Becoming fast friends with Jan Rader wasn’t the only personal relationship that developed from Bissett’s work fighting substance misuse. While still at the University of Charleston she was interviewed by Joe Murphy, the CEO of Murphy Media in Huntington, for a video he was producing about the opioid crisis. The like-minded duo teamed up to find a way to reach children about the dangers of drugs. They even developed a talking cartoon avatar called Rex the Rx™ and an accompanying curriculum. Together they spent three years traveling with pharmacy students to every elementary school in Kanawha and Putnam counties educating thousands of young children about medication safety.
“Joe and I continued our work together through the Institute,” Bissett explained. “Two years ago, he invented the OneBox™, an opioid emergency response kit that talks you through what to do in the event of an overdose. Our partnership started from our passion to help our community solve a problem. Our relationship has been a natural progression from friendship to courtship.”
Bissett eventually moved to Huntington to be with Murphy and the couple were married on June 15, 2024.
Steve Roberts, president of the West Virginia Chamber of Commerce, sings the praises of both Bissett and the OneBox™. Several years ago, recognizing the depth of substance misuse in the state, the Chamber went looking for a way to help employers deal with the issues surrounding this crisis. The Chamber adopted a toolkit that had been created in conjunction with Marshall Health and made it freely accessible on the Chamber website: www.wvchamber.com. In the process, Roberts learned of Bissett’s work in the drug prevention area.
“Susan is very highly regarded across West Virginia,” said Roberts. “Her role in the development of the OneBox™ means so much to us. The possibility of being able to save lives and help people get on the road to recovery is an idea around which we can be optimistic.”

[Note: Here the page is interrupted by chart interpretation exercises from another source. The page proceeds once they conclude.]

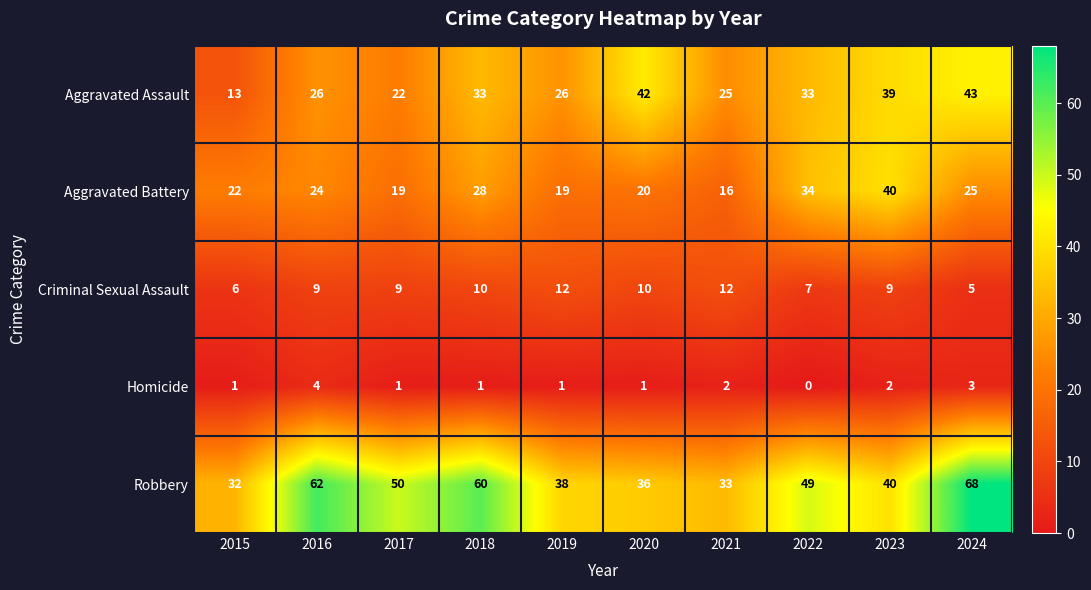

What is the lowest value of the Robbery series?

32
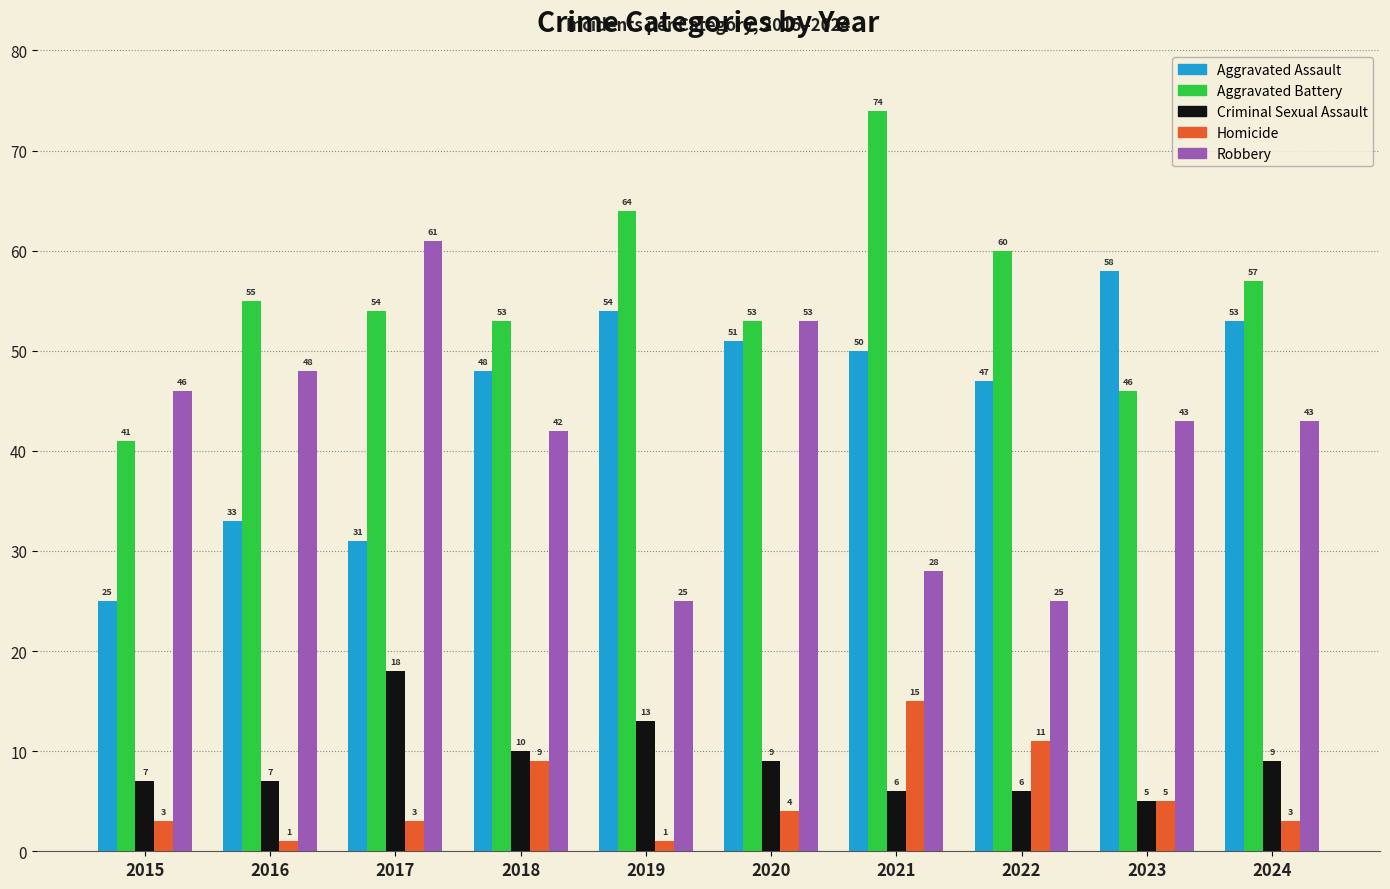

At which label does Criminal Sexual Assault reach its minimum?

2023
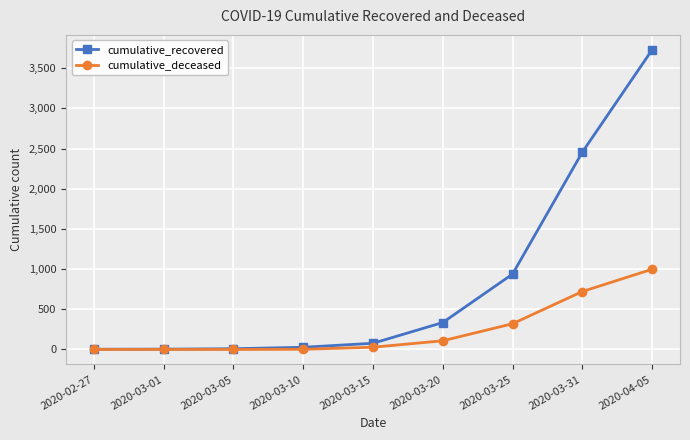

The value of cumulative_recovered at 2020-03-20 is 335. True or false?

True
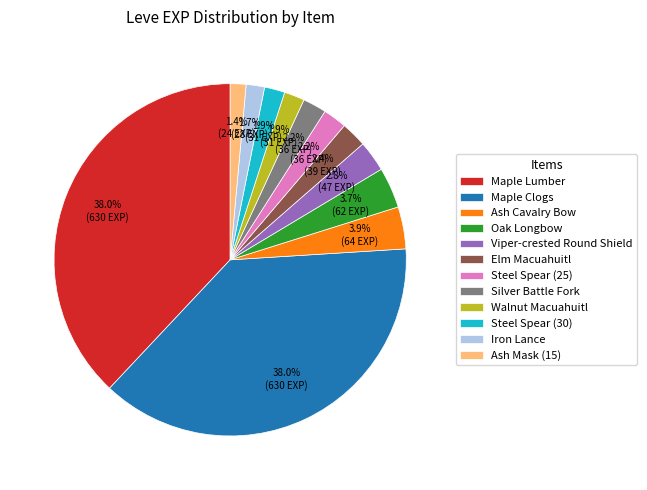

What portion of the pie excludes Elm Macuahuitl?

97.6%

Bissett’s work has been recognized and applauded in many circles. She was the subject of an article in West Virginia Living magazine; she has received an award from the U.S. Drug Enforcement Administration for her work in prevention education; and, again this year, she is one of four finalists for WOWK-TV and Nextstar Media Group’s Remarkable Women Contest.
Through a partnership with West Virginia Public Broadcasting, DII’s “Don’t Keep Rx Around” medication safety program became available nationwide in April 2024 via PBS’s open-source learning platform. In addition, a documentary aimed at middle and high school students about the impact of mental health and substance use on their lives was co-produced with West Virginia Public Broadcasting.
“West Virginia is the center of solutions,” Bissett said of her work with DII. “Too often people look at our state and see the problems. We may have been adversely impacted by this epidemic, but we are also a place for the nation to look to for meaningful and effective solutions to this crisis.”
Yet, from all accounts, she’s the epicenter of putting those solutions in place. Her career shift is making a big difference in West Virginia and beyond.